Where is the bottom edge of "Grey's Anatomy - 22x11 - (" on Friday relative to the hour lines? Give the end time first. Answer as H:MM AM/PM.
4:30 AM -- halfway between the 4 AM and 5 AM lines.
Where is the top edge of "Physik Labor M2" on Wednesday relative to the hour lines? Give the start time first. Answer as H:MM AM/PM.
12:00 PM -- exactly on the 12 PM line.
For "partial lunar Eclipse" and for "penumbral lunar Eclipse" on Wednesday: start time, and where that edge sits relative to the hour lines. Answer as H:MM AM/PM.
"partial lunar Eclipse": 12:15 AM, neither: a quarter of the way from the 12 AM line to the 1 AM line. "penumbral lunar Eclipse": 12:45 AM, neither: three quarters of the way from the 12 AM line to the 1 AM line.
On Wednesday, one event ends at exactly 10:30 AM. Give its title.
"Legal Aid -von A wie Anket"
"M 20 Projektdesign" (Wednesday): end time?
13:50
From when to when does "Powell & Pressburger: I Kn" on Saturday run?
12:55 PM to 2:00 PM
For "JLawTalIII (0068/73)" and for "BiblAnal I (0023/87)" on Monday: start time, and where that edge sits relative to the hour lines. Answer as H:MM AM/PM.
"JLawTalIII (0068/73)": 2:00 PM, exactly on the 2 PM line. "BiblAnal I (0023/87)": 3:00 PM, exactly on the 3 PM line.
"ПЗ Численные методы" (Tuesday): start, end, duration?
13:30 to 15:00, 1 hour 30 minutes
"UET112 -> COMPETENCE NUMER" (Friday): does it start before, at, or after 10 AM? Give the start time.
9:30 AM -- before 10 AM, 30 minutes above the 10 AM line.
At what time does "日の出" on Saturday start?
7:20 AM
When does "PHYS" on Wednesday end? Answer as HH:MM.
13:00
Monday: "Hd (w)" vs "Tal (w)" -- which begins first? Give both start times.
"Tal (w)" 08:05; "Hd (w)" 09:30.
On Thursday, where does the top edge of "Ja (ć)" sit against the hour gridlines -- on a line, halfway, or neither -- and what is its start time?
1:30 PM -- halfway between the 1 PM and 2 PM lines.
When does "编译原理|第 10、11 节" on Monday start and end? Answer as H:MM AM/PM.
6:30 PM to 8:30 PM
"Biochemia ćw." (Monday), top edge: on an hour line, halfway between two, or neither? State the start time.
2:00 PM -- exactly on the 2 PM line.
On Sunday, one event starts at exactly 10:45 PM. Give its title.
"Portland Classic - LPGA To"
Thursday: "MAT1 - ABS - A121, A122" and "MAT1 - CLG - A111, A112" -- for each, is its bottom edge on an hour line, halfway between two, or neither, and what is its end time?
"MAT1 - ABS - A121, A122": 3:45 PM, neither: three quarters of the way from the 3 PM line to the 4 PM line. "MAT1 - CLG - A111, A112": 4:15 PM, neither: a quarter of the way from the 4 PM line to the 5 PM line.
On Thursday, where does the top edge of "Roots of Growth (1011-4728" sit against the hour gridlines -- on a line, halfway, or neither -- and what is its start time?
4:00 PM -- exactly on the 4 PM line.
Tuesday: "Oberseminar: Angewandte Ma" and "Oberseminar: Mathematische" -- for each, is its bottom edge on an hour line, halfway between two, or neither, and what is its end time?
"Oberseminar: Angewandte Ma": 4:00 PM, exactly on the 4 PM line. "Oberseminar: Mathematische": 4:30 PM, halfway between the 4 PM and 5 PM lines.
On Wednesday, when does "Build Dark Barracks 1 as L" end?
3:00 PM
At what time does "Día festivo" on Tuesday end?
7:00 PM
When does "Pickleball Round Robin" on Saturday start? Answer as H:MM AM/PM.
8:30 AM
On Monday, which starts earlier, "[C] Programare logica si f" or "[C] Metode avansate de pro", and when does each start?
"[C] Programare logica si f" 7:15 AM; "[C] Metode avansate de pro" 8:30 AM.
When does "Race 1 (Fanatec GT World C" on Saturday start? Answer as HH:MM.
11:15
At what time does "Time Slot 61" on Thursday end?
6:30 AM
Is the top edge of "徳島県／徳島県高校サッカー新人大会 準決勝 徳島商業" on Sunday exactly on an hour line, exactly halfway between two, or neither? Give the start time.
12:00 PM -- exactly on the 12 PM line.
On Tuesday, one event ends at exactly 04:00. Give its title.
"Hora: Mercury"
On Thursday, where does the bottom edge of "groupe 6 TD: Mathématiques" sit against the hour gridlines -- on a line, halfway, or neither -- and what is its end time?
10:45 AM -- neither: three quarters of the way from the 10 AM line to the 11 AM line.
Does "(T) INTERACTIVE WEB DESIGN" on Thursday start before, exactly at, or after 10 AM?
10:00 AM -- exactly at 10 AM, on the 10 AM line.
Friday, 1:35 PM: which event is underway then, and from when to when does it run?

-*-*-

→ WHAT THE TASK REQUIRES: Reproduce all the entries above, putting "in relation to" wherever "relative to" occurs and changing nothing else.

→ FULL ANSWER:
Where is the bottom edge of "Grey's Anatomy - 22x11 - (" on Friday in relation to the hour lines? Give the end time first. Answer as H:MM AM/PM.
4:30 AM -- halfway between the 4 AM and 5 AM lines.
Where is the top edge of "Physik Labor M2" on Wednesday in relation to the hour lines? Give the start time first. Answer as H:MM AM/PM.
12:00 PM -- exactly on the 12 PM line.
For "partial lunar Eclipse" and for "penumbral lunar Eclipse" on Wednesday: start time, and where that edge sits in relation to the hour lines. Answer as H:MM AM/PM.
"partial lunar Eclipse": 12:15 AM, neither: a quarter of the way from the 12 AM line to the 1 AM line. "penumbral lunar Eclipse": 12:45 AM, neither: three quarters of the way from the 12 AM line to the 1 AM line.
On Wednesday, one event ends at exactly 10:30 AM. Give its title.
"Legal Aid -von A wie Anket"
"M 20 Projektdesign" (Wednesday): end time?
13:50
From when to when does "Powell & Pressburger: I Kn" on Saturday run?
12:55 PM to 2:00 PM
For "JLawTalIII (0068/73)" and for "BiblAnal I (0023/87)" on Monday: start time, and where that edge sits in relation to the hour lines. Answer as H:MM AM/PM.
"JLawTalIII (0068/73)": 2:00 PM, exactly on the 2 PM line. "BiblAnal I (0023/87)": 3:00 PM, exactly on the 3 PM line.
"ПЗ Численные методы" (Tuesday): start, end, duration?
13:30 to 15:00, 1 hour 30 minutes
"UET112 -> COMPETENCE NUMER" (Friday): does it start before, at, or after 10 AM? Give the start time.
9:30 AM -- before 10 AM, 30 minutes above the 10 AM line.
At what time does "日の出" on Saturday start?
7:20 AM
When does "PHYS" on Wednesday end? Answer as HH:MM.
13:00
Monday: "Hd (w)" vs "Tal (w)" -- which begins first? Give both start times.
"Tal (w)" 08:05; "Hd (w)" 09:30.
On Thursday, where does the top edge of "Ja (ć)" sit against the hour gridlines -- on a line, halfway, or neither -- and what is its start time?
1:30 PM -- halfway between the 1 PM and 2 PM lines.
When does "编译原理|第 10、11 节" on Monday start and end? Answer as H:MM AM/PM.
6:30 PM to 8:30 PM
"Biochemia ćw." (Monday), top edge: on an hour line, halfway between two, or neither? State the start time.
2:00 PM -- exactly on the 2 PM line.
On Sunday, one event starts at exactly 10:45 PM. Give its title.
"Portland Classic - LPGA To"
Thursday: "MAT1 - ABS - A121, A122" and "MAT1 - CLG - A111, A112" -- for each, is its bottom edge on an hour line, halfway between two, or neither, and what is its end time?
"MAT1 - ABS - A121, A122": 3:45 PM, neither: three quarters of the way from the 3 PM line to the 4 PM line. "MAT1 - CLG - A111, A112": 4:15 PM, neither: a quarter of the way from the 4 PM line to the 5 PM line.
On Thursday, where does the top edge of "Roots of Growth (1011-4728" sit against the hour gridlines -- on a line, halfway, or neither -- and what is its start time?
4:00 PM -- exactly on the 4 PM line.
Tuesday: "Oberseminar: Angewandte Ma" and "Oberseminar: Mathematische" -- for each, is its bottom edge on an hour line, halfway between two, or neither, and what is its end time?
"Oberseminar: Angewandte Ma": 4:00 PM, exactly on the 4 PM line. "Oberseminar: Mathematische": 4:30 PM, halfway between the 4 PM and 5 PM lines.
On Wednesday, when does "Build Dark Barracks 1 as L" end?
3:00 PM
At what time does "Día festivo" on Tuesday end?
7:00 PM
When does "Pickleball Round Robin" on Saturday start? Answer as H:MM AM/PM.
8:30 AM
On Monday, which starts earlier, "[C] Programare logica si f" or "[C] Metode avansate de pro", and when does each start?
"[C] Programare logica si f" 7:15 AM; "[C] Metode avansate de pro" 8:30 AM.
When does "Race 1 (Fanatec GT World C" on Saturday start? Answer as HH:MM.
11:15
At what time does "Time Slot 61" on Thursday end?
6:30 AM
Is the top edge of "徳島県／徳島県高校サッカー新人大会 準決勝 徳島商業" on Sunday exactly on an hour line, exactly halfway between two, or neither? Give the start time.
12:00 PM -- exactly on the 12 PM line.
On Tuesday, one event ends at exactly 04:00. Give its title.
"Hora: Mercury"
On Thursday, where does the bottom edge of "groupe 6 TD: Mathématiques" sit against the hour gridlines -- on a line, halfway, or neither -- and what is its end time?
10:45 AM -- neither: three quarters of the way from the 10 AM line to the 11 AM line.
Does "(T) INTERACTIVE WEB DESIGN" on Thursday start before, exactly at, or after 10 AM?
10:00 AM -- exactly at 10 AM, on the 10 AM line.
Friday, 1:35 PM: which event is underway then, and from when to when does it run?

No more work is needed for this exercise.